# WHAT THE EXERCISE ASKS:
The copy should hold exactly the lines below from the one that contains "260 363 59.56" through the one that contains "1156 322 1631" and nothing else, so no pictures.

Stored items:
+++
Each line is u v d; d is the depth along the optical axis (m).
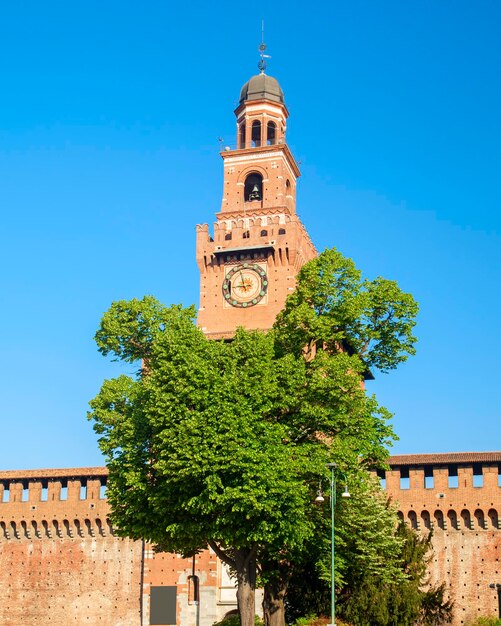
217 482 55.34
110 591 87.19
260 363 59.56
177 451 56.16
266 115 100.12
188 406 58.50
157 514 59.03
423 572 69.94
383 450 61.75
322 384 59.66
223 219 95.25
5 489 93.38
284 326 65.56
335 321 64.38
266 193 95.88
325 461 58.09
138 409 61.88
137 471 59.84
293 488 55.91
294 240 91.06
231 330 90.56
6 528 91.56
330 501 61.03
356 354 63.12
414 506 81.56
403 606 65.00
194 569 83.00
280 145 96.94
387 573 66.75
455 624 78.62
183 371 58.75
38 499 91.31
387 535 68.69
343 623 64.56
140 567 86.88
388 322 66.94
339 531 62.28
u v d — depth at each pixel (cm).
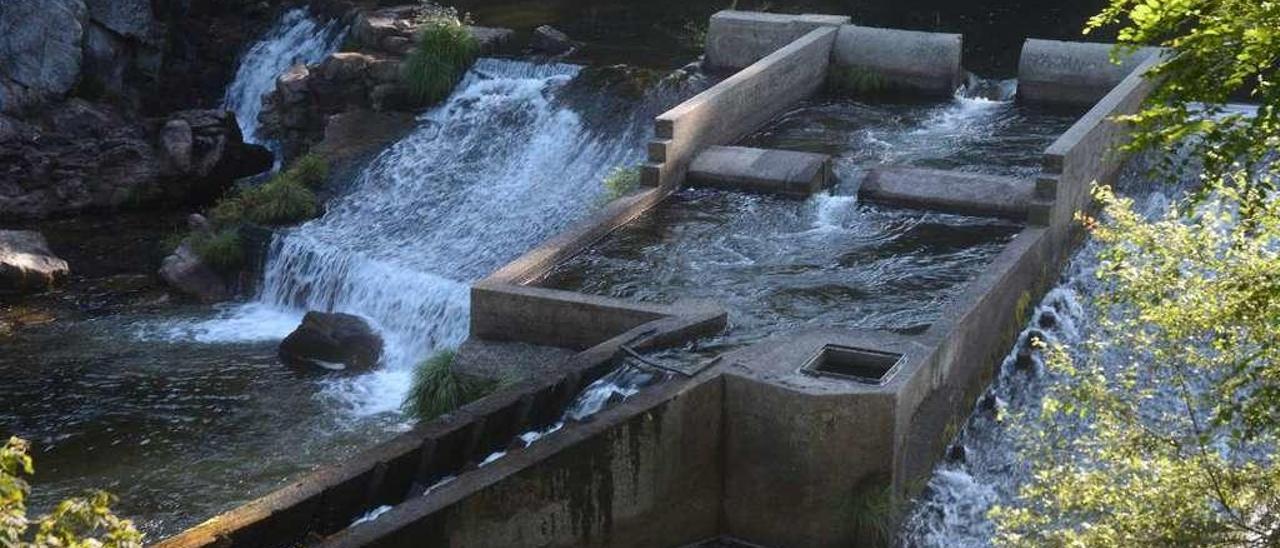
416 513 1822
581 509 1961
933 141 3155
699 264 2622
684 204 2905
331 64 3641
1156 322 1631
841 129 3247
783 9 4016
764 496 2058
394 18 3869
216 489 2312
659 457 2014
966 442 2258
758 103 3231
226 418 2542
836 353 2134
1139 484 1520
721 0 4116
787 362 2083
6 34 3659
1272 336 1497
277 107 3762
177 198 3641
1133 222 1667
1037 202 2609
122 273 3222
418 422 2384
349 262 2983
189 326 2950
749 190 2950
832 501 2019
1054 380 2378
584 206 3120
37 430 2500
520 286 2458
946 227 2748
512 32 3850
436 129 3481
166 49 4081
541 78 3541
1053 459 1733
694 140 3008
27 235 3238
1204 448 1539
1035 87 3338
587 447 1942
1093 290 2639
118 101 3878
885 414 1978
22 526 1291
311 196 3262
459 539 1861
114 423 2527
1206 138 1401
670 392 2012
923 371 2078
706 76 3509
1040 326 2530
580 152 3309
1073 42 3384
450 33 3606
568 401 2148
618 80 3419
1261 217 1545
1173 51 1485
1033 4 3956
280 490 1886
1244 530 1463
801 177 2909
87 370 2733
+++
# OUTPUT FOR THIS EXERCISE:
260 363 59.56
177 451 56.16
266 115 100.12
188 406 58.50
157 514 59.03
423 572 69.94
383 450 61.75
322 384 59.66
223 219 95.25
5 489 93.38
284 326 65.56
335 321 64.38
266 193 95.88
325 461 58.09
138 409 61.88
137 471 59.84
293 488 55.91
294 240 91.06
231 330 90.56
6 528 91.56
330 501 61.03
356 354 63.12
414 506 81.56
403 606 65.00
194 569 83.00
280 145 96.94
387 573 66.75
455 624 78.62
183 371 58.75
38 499 91.31
387 535 68.69
343 623 64.56
140 567 86.88
388 322 66.94
339 531 62.28
u v d — depth at each pixel (cm).
416 513 1822
581 509 1961
933 141 3155
699 264 2622
684 204 2905
331 64 3641
1156 322 1631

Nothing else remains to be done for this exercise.